* [WHAT TO PRODUCE]:
Once the line containing "camera: 45 degrees left, 0 degrees up" is found in the records below, return it and each following line exactly, up to and including the line containing "floor lamp [413,166,484,296]", and nothing else.

* [AVAILABLE RECORDS]:
[Start of section]

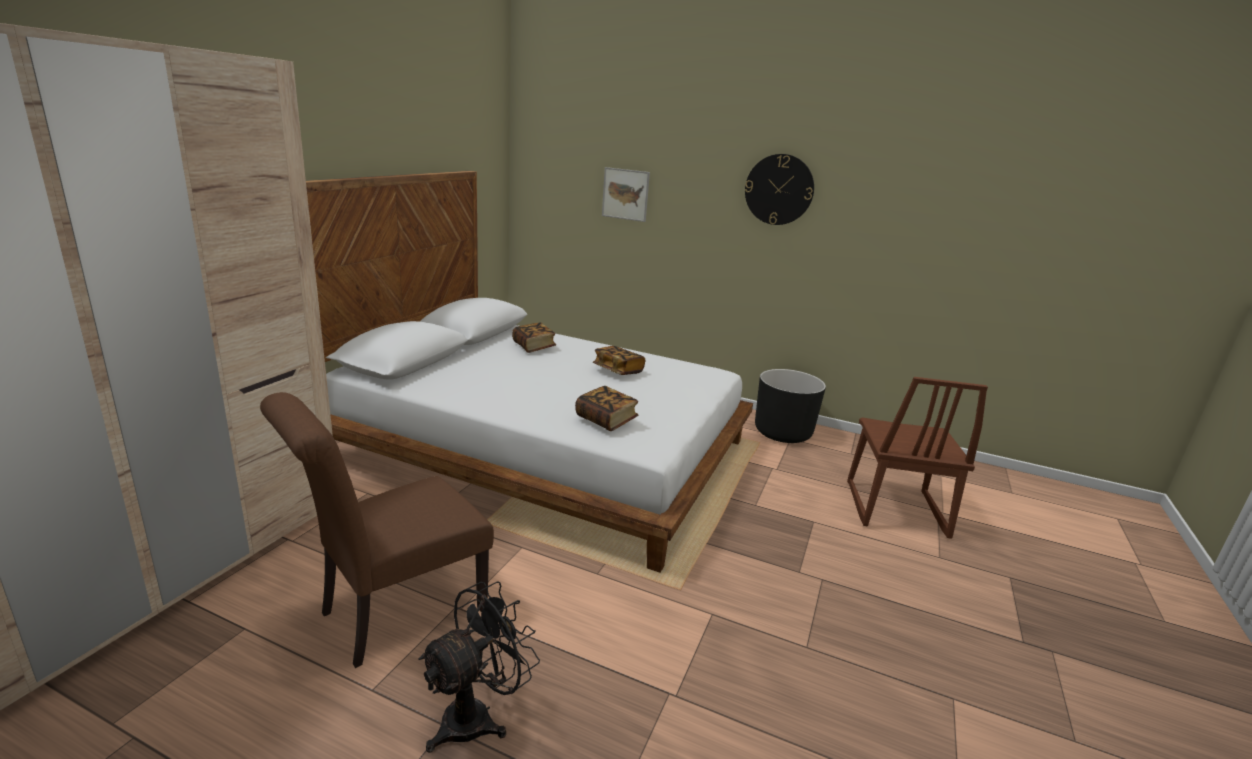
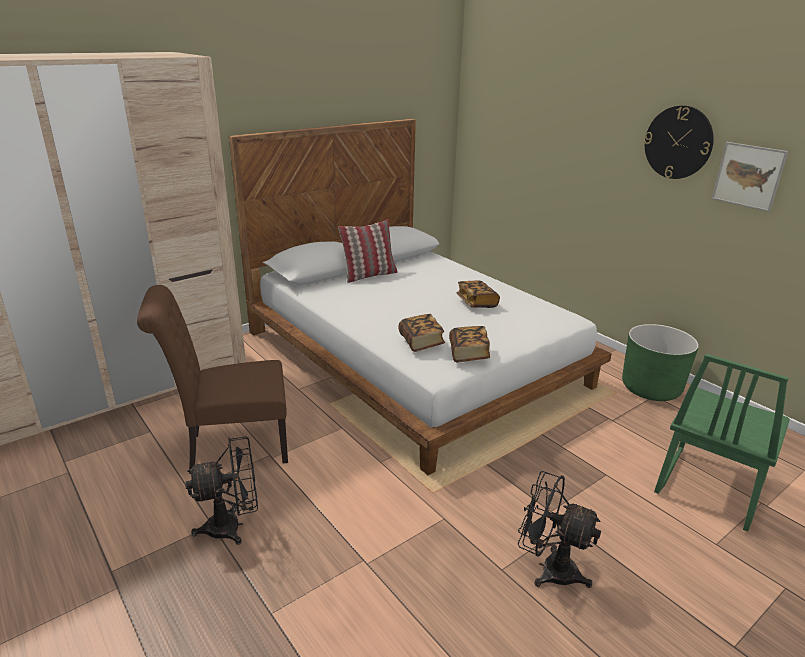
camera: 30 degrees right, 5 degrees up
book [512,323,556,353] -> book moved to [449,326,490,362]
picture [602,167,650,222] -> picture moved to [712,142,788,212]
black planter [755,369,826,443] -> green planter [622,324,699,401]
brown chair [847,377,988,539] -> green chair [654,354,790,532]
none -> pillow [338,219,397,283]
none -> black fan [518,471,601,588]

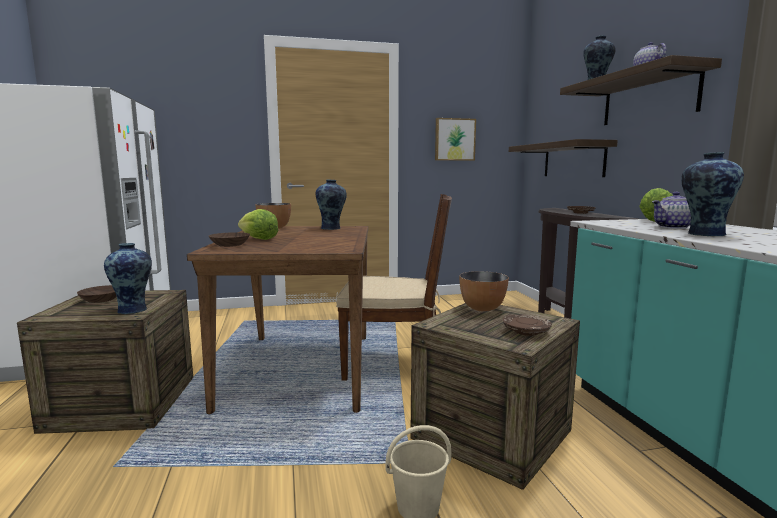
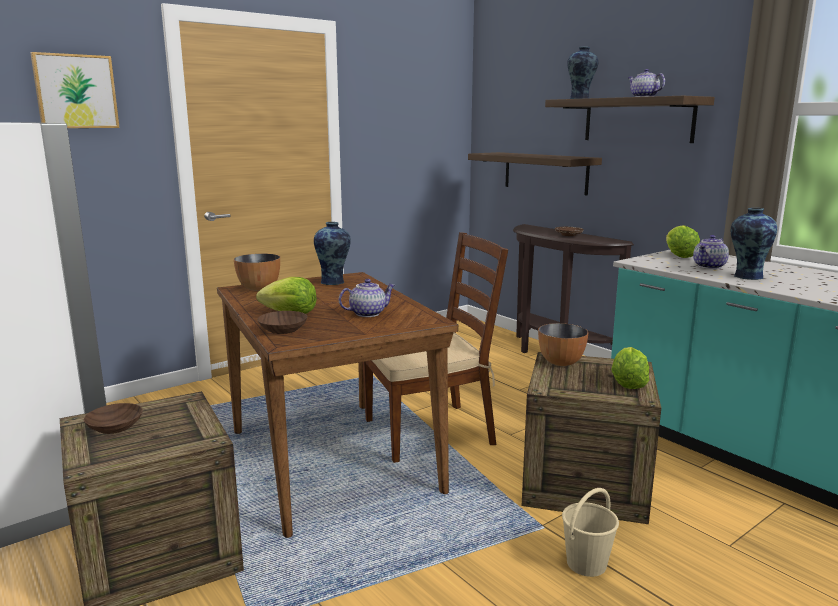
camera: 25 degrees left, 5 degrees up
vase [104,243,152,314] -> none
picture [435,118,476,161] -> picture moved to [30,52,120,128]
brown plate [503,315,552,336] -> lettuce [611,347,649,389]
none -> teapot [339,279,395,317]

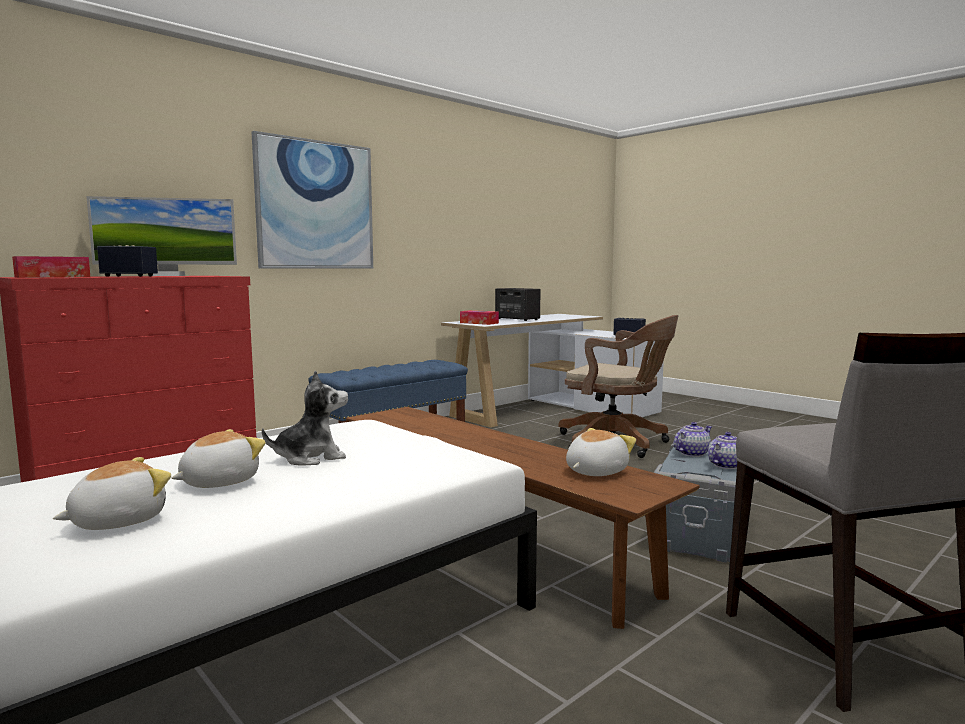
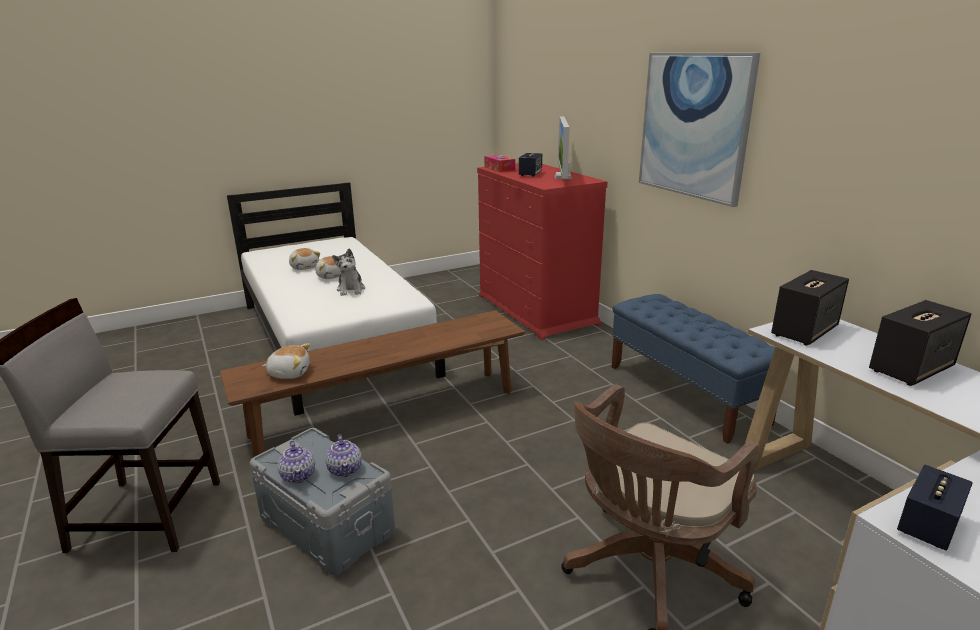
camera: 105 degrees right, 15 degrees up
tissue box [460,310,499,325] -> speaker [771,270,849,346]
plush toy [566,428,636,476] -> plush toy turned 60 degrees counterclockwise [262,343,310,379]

[End of section]
[Start of section]

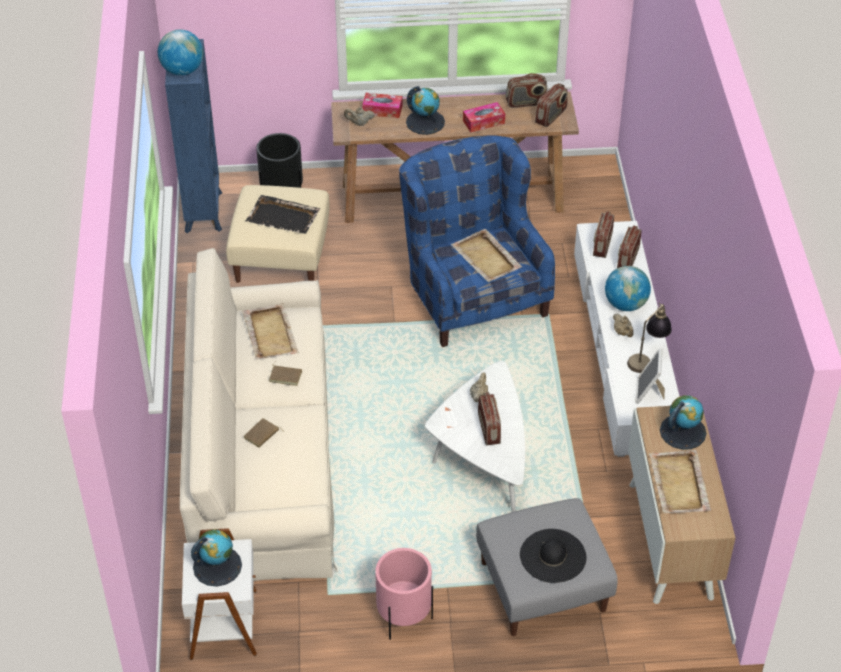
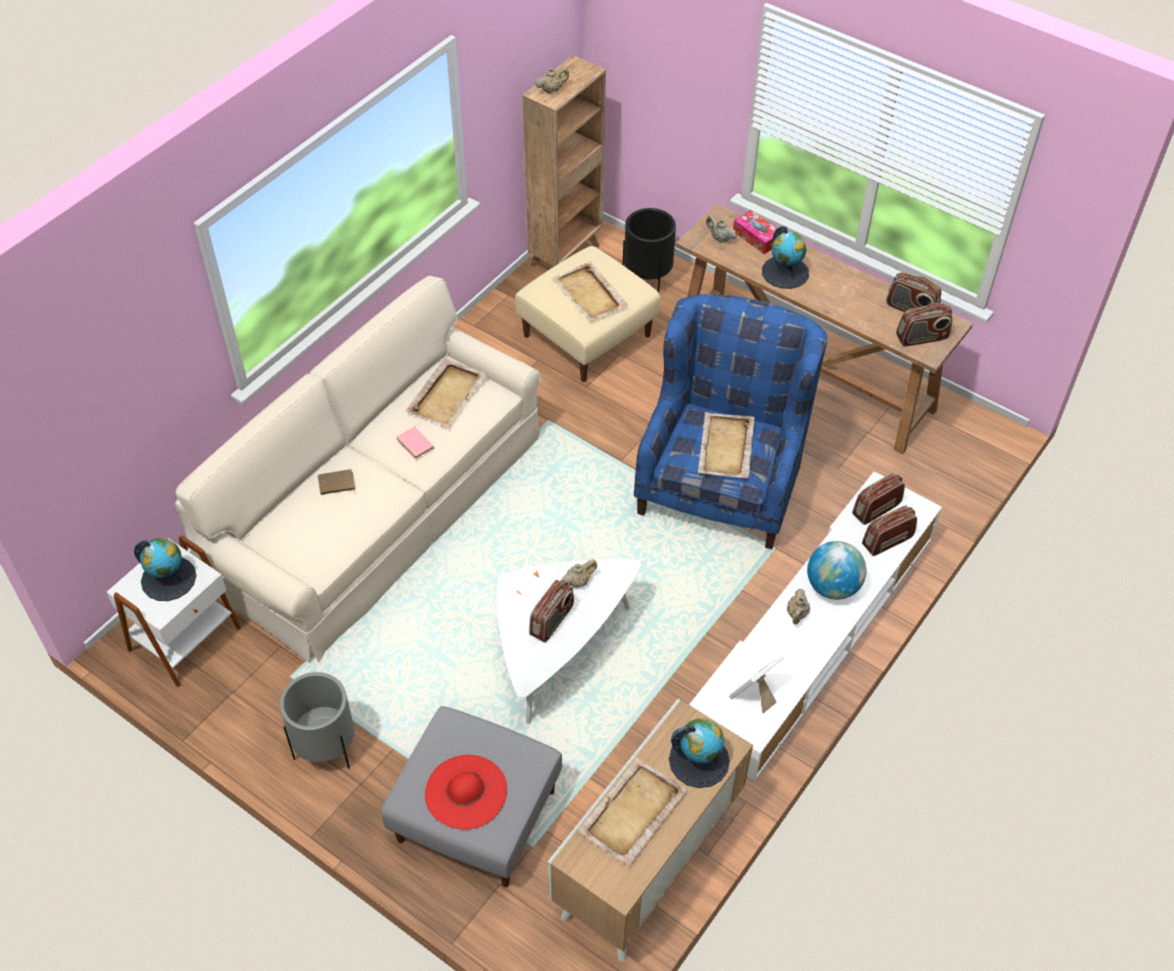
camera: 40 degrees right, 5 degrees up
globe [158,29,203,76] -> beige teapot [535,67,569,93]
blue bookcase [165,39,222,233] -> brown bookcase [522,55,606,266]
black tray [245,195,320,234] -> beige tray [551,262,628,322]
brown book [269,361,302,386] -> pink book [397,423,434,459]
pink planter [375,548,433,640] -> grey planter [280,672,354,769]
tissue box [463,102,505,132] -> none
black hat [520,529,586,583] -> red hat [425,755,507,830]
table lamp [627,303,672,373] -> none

[End of section]
[Start of section]

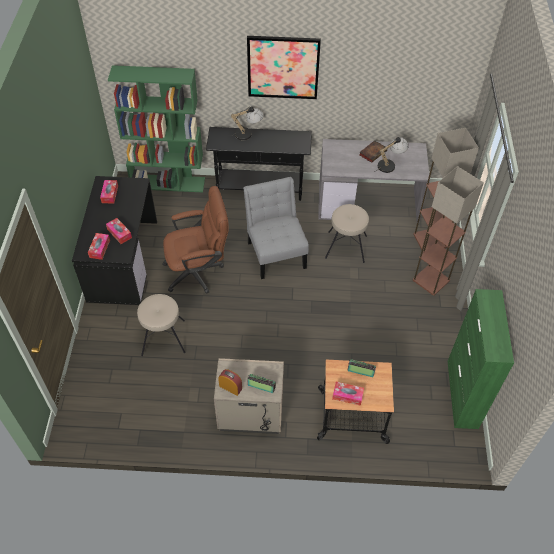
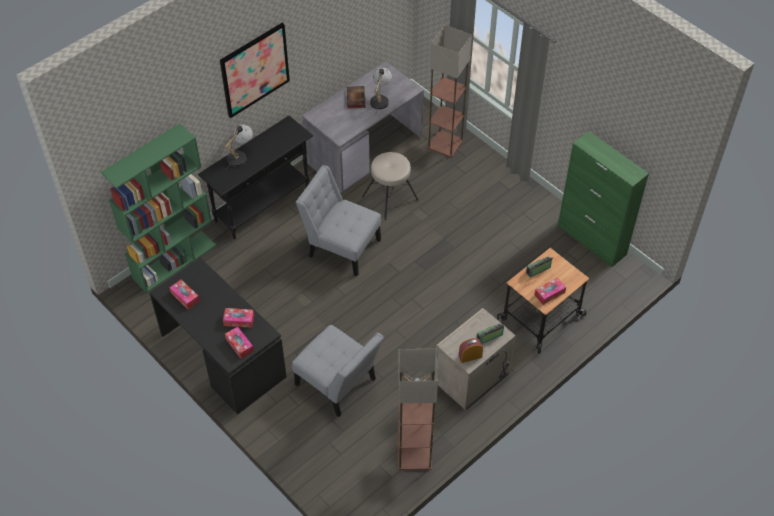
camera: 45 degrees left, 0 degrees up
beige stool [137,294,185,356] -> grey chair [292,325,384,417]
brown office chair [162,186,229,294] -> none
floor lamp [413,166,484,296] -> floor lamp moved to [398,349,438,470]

[End of section]

* [YOUR SOLUTION]:
camera: 45 degrees left, 0 degrees up
beige stool [137,294,185,356] -> grey chair [292,325,384,417]
brown office chair [162,186,229,294] -> none
floor lamp [413,166,484,296] -> floor lamp moved to [398,349,438,470]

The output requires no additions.